13. Bhavana invested Rs 20,000 and Rs 25,000 in buying shares of ‘Bharati Telecom’ and ‘Satyam Infoways’ which later declared dividends of 10% and 12.5%, respectively. After collecting the dividends, Bhavana sells all her shares at a loss of 4% and 5%, respectively, on her investments. Find her total earnings.

Solution:-

From the question, it is given that,

Bhavana invested ₹ 20,000 and ₹ 25,000 in buying ‘Bharati Telecom’ and ‘Satyam Infoways’.
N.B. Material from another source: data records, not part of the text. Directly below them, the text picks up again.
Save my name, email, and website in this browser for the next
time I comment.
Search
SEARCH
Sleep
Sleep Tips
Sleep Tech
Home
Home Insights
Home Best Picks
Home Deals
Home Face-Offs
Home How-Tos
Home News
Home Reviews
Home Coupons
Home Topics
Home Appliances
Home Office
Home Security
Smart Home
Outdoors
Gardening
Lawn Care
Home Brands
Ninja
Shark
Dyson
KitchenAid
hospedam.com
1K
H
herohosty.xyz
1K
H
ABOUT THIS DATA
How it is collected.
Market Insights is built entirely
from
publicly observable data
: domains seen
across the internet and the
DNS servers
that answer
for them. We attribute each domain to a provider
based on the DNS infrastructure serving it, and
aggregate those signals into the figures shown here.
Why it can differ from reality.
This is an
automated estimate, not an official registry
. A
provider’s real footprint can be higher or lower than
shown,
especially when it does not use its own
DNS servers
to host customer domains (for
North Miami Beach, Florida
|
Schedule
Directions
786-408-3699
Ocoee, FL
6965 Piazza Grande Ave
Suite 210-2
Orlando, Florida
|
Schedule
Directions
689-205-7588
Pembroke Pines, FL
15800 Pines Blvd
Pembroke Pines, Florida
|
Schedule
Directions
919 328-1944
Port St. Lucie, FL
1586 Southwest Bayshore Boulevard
Then, ‘Bharati Telecom’ which declared a dividend of 10% = (10 × 20,000)/100 = ₹ 2,000

‘Satyam Infoways ‘ which declared dividend of 12.5% = (12.5 × 25,000)/(10 × 100) = ₹3,125

So, money earned by selling shares of ‘Bharati Telecom’ = (20,000 – 4% of ₹ 20,000)

= ₹ 20,000 – 800

= ₹ 19,200

Money earned by selling shares of ‘Satyam Infoways’ = (25,000 – 5% of ₹ 25,000)

= ₹ 25,000 – 1250

= ₹ 23,750

Therefore, total money earned by selling shares = ₹ 19,200 + ₹ 23,750

= ₹ 42,950

Then, total earning = money earned by selling shares + dividends earned

= ₹ (42,950 + 5,125)

= ₹ 48,075

Hence, Bhavana’s earnings from the transaction = ₹ (48,075 – 45,000)

= ₹ 3,075

14. Karan buys 125 shares of Rs 100 each of ‘Reliance Technologies Ltd.’, which pays a dividend of 6%. He buys them at such a price that he gets 4% of his money. At what price did Karan buy the share?

Solution:-

Let us assume that, Karan’s investment is y.
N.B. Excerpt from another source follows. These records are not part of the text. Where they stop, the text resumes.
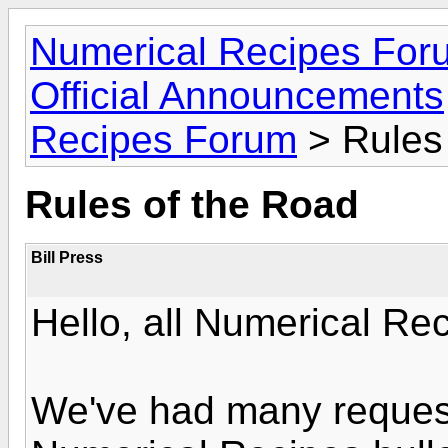
Numerical Recipes For
Official Announcements
Recipes Forum
> Rules
Rules of the Road
Bill Press
Hello, all Numerical Re
We've had many request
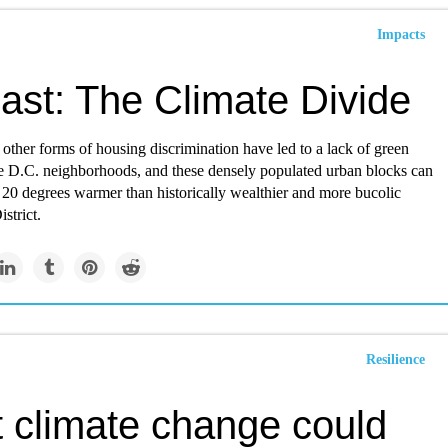
Impacts
ast: The Climate Divide
other forms of housing discrimination have led to a lack of green
e D.C. neighborhoods, and these densely populated urban blocks can
 20 degrees warmer than historically wealthier and more bucolic
strict.
Resilience
 climate change could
Then, face value of 125 shares = ₹ (100 × 125)

= ₹ 12,500

So, dividend for 125 shares = 6% of 12,500 = (6 × 12,500)/100 = ₹ 750

Karan gets ₹ 750 as dividend, which is equal to 4% of the money invested = 4y/100 = ₹ 750

4y = ₹ 75,000

y = 75,000/4

y = ₹ 18,750

Then, Karan invested ₹ 18,750

Number of shares bought by Karan = 125

Value of a share = ₹ 18,750/125

= ₹ 150

Therefore, Karan bought a share for ₹ 150.

15. Vikram bought 200 shares of Rs 25 each of ‘Calcutta Jute Co.’, paying 8% of the dividend. Vikram bought them at such a price that he gets 10% of his money. At what price did he buy the share?

Solution:-

Let us assume that, Vikram’s investment is y.

Then, face value of 200 shares = ₹ (25 × 200)

= ₹ 5,000

So, dividend for 200 shares = 8% of ₹ 5,000 = (8 × 5000)/100 = ₹ 400

Vikram gets ₹ 400 as dividend, which is equal to 10% of the money invested,

10y/100 = ₹ 400

10y = ₹ 40,000

y = 40,000/10

y = ₹ 4,000

Then, Vikram invested ₹ 4,000

Number of shares bought by Vikram = 200

Value of a share = ₹ 4,000/200

= ₹ 20

Therefore, Vikram bought a share for ₹ 20.